Reasonable Smoking Ages Are Being Challenged

In Youth Rights on December 19, 2013 by edwinforyouthrights Tagged:

Typed by Edwin Bonilla

The smoking ages of 18-19 are under attack. In New York City, Mayor Michael Bloomberg has signed a bill which would raise the minimum age to purchase tobacco to 21. There’s a cultural obsession with using the age of 21 as a minimum age. This cultural obsession should be challenged at every turn. As if the bad law in New York City wasn’t bad enough, two legislators in Utah want to raise the smoking age from 19 to 21. Some legislators are considering a smoking age of 21 in New Jersey and Hawaii. The smoking age should be 18 and the minimum age for purchasing tobacco should be 18. As reported from the National Youth Rights Association and elsewhere, these examples show that the smoking ages of 18-19 have come under attack.

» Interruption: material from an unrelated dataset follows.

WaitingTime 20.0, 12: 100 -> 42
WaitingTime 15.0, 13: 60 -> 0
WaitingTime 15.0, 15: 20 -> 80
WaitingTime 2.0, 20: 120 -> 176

Some legislators are probably considering an ageist smoking age because of the stigma against smoking tobacco. Many anti-tobacco commercials use harsh criticism against tobacco. Some of those commercials feature people who have lost a leg or which feature people who can only communicate with an electronic device. The message from those commercials is that tobacco should never be used. A problem with those commercials is that they are as hard on tobacco as some of the chemicals in cigarettes. Those chemicals should be the target of harsh criticism but not tobacco. The federal government should ban certain chemicals in cigarettes which are more harmful for smokers. With that law, cigarettes would be less harmful for people who smoke them. That type of law won’t come into effect if anti-tobacco commercials keep using scare tactics. Smoking tobacco causes negative health effects but rights are not always supposed to be beneficial.

A smoking age of 21 and a tobacco purchasing age of 21 is oppression. For youth rights supporters, we don’t want a shrinking list of what young women and young men old can and can’t do. Some people who support a higher smoking age have said that the risk of addiction to nicotine is why they want a higher smoking age. However, a right to do something is not always supposed to always be beneficial. Over the last decades, the percentage of people who smoke tobacco has declined. Information about the negative health effects of smoking tobacco is well known. Young women and young men who are 18 are mature enough to know about the negative health effects of tobacco. To say otherwise would be ageism as well. Keeping the tobacco purchasing age at 18-19 is as important as keeping the smoking age also at 18-19. A movement to raise the smoking age would be an age discriminatory movement.

If a legislator who represents you is supporting a bill which would raise the smoking age, then you should send a letter by mail. This is a good method to fight those oppressive bills.


One Response to “Reasonable Smoking Ages Are Being Challenged”

  1. On the NYRA Facebook page, I found a link to an article which probably links the company Philips Morris to the age discriminatory bills in many states about the smoking age. That article certainly links Philips Morris to ageism, though.